Maybe stepping back and assessing all aspects of your life might be in order:
1. Your husband is legally blind and unable to work?
2. You have four children and a fifth on the way?
3. You have no credible hospital experience?
4. Your husband has recently cheated on you?
Come on - this is way too much drama. You need to prioritize your life before you continue down this same road with nothing working out.
and what kind of example are you setting for your children?
i shudder to think of them ending up on welfare, becoming products of the system, because mom refused all opportunities to go forward.
yes mama, i get how inadequate you feel.
but rather than seek ways out of this hellhole, you're taking the "oh well" attitude and burying yourself.
you do have choices.
and what is sad, is you are making these choices for your children.
it's almost a form of neglect, to purposefully expose them to this type of life, rather than trying to better it for them.
dang, if you can't think enough of yourself, you at least owe it to your kids.
this apathy is destroying more than just you.
and it's just not fair.
i do pray you get help.
at the very least, please do that.
leslie
It doesn't sound like you're at all up to taking on a new job at this time. It's hard enough when you've got no other problems. All I can say is, accept that you may be kissing this opportunity goodbye forever and will need to look elsewhere when you feel ready to try again. Focus on your immediate needs and worry about the rest later. If DHS is your #1 option then do it, fast. Get that out of the way, then get yourself some support and help to figure out the next step.
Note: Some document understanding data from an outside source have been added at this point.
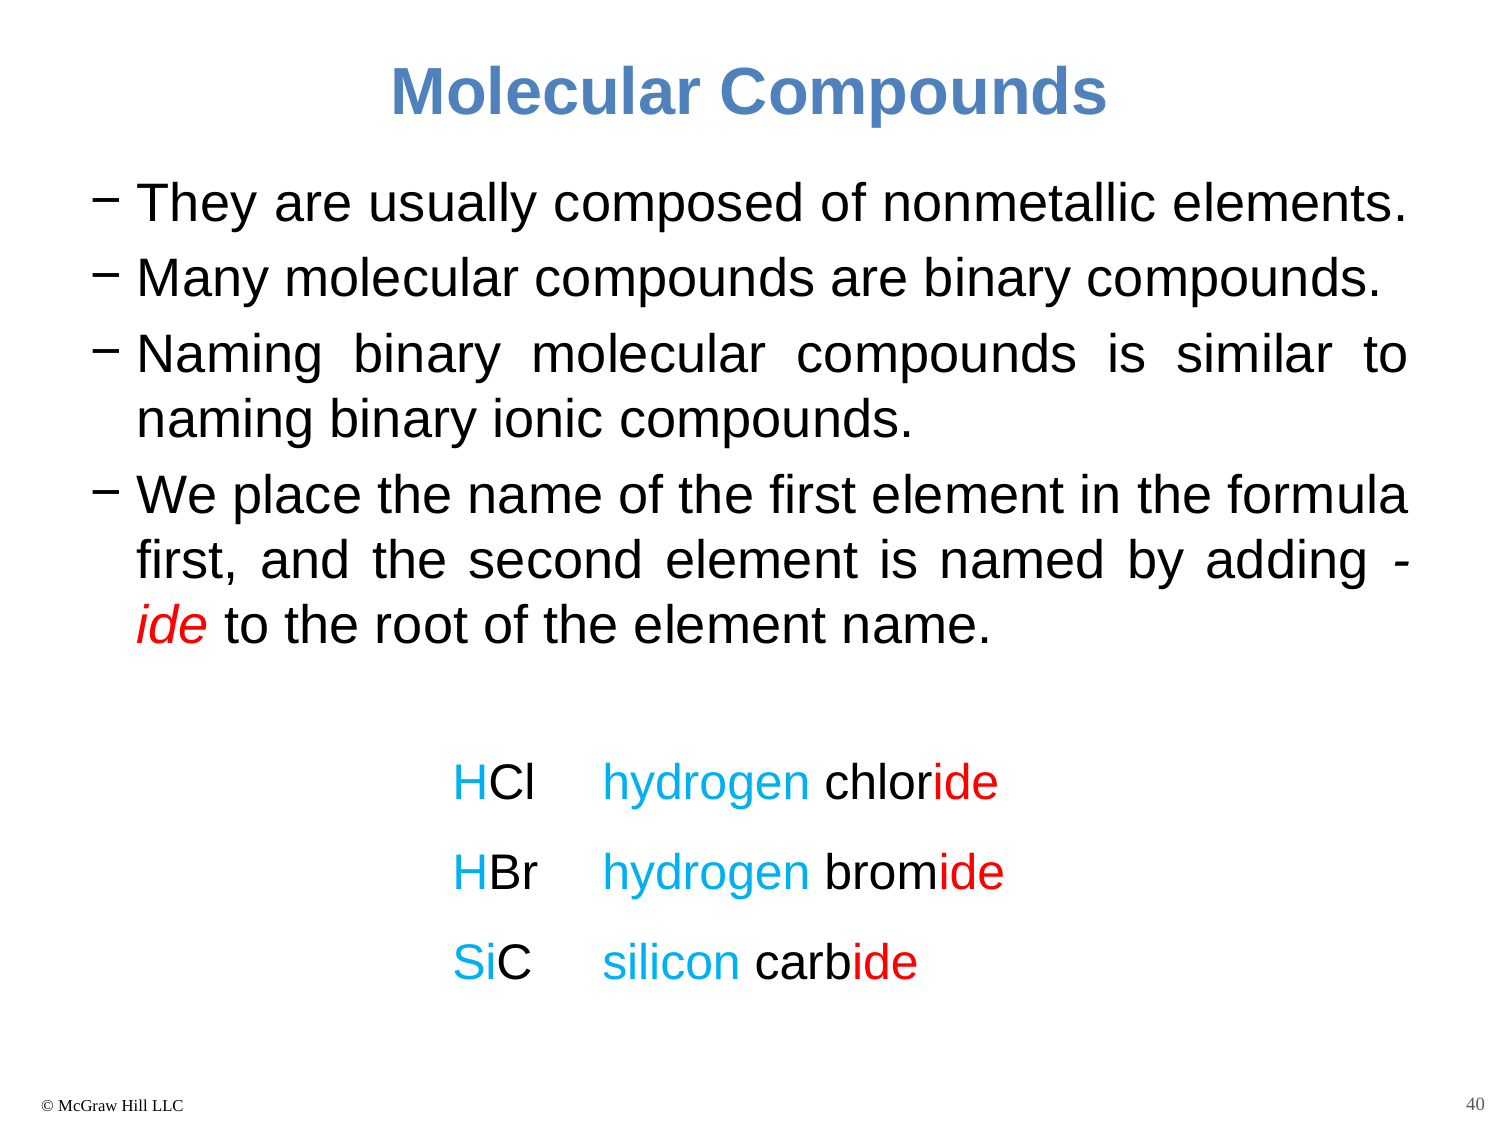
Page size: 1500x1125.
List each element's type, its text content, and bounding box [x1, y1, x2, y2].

slide_number 40 [1427, 1087, 1500, 1120]
text_box They are usually composed of nonmetallic elements. Many molecular compounds are binary compounds. Naming binary molecular compounds is similar to naming binary ionic compounds. We place the name of the first element in the formula first, and the second element is named by adding -ide to the root of the element name. [74, 159, 1425, 666]
text_box Molecular Compounds [375, 40, 1125, 135]
text_box HCl hydrogen chloride HBr hydrogen bromide SiC silicon carbide [437, 712, 1039, 998]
One thing at a time. Think Maslow's hierarchy of needs........ you can't worry about self fulfillment if you aren't safe and your family isn't fed. Best of luck to you.
The job was at one of the hospitals in Middle Tennessee owned by St. Thomas. As far as hospitals go, I really like the faith-based not for profit Catholic hospitals. I decided to give it another shot but the baby didn't do any better so if being concerned about the baby's well-being makes me an inconsiderate slob I'll just have to be thought of that way. On top of that I almost flipped out at the end of orientation because the eye strain I've dealt with the last two days from looking up a big screen under fluorescent lights has given me a headache so bad I almost can't stand it and they go over and over the same information that we've all heard hundreds of times before (about restraints, ease a falling patient to the floor, smile to show the "customers" you care and go that extra mile like wipe up coffee out of the floor instead of waiting for housekeeping to do it...on and on. I did my best to stay focused but it was so hard.
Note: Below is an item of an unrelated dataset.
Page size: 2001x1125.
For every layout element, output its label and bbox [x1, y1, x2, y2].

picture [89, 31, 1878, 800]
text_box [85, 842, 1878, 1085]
One of the things they kept pounding into our heads was we were there to provide service to the poor and how good they treated their employees, even sending drug addicted nurses to rehab and offer them a chance at having their old job back instead of 1 strike and you're out. They were talking about how important children and families are but is this only if you are not employed by them? Might the NM understand if I explain how the baby is not doing well and on top of that orientation is moving so fast we hardly have a chance to use the bathroom much less sit somewhere and pump breastmilk and I'm concerned my milk will dry up? I wabnted to stop by to see theb lactation consultants when we went on a tour of the hospital but there wasn't time.
On top of that our close family friend was murdered last week and that tortures my mind a lot.
I would prefer not to have to work (wouldn't we all?) but I wouldn't accept a job with no intentions to do it. I just feel defeated.
I hope they would understand I'm not some pampered princess stomping her foot because she wants to stay at home and play with her baby and go to the shopping mall. I meant well and tried but it wasn't good enough.
If they are as understanding as they tell you they are maybe they would let me delay orientation a few months?
bigsyis
519 Posts
We have a young mother here at work who goes into one of the MDs offices (without him there, of course!) every morning to pump breast milk. she then freezes it to use later, and feeds her baby the usual way at home. She did a little "bottle training" before returning to work. I'm with Tazzi, who said when he is hungry enough, he will eat.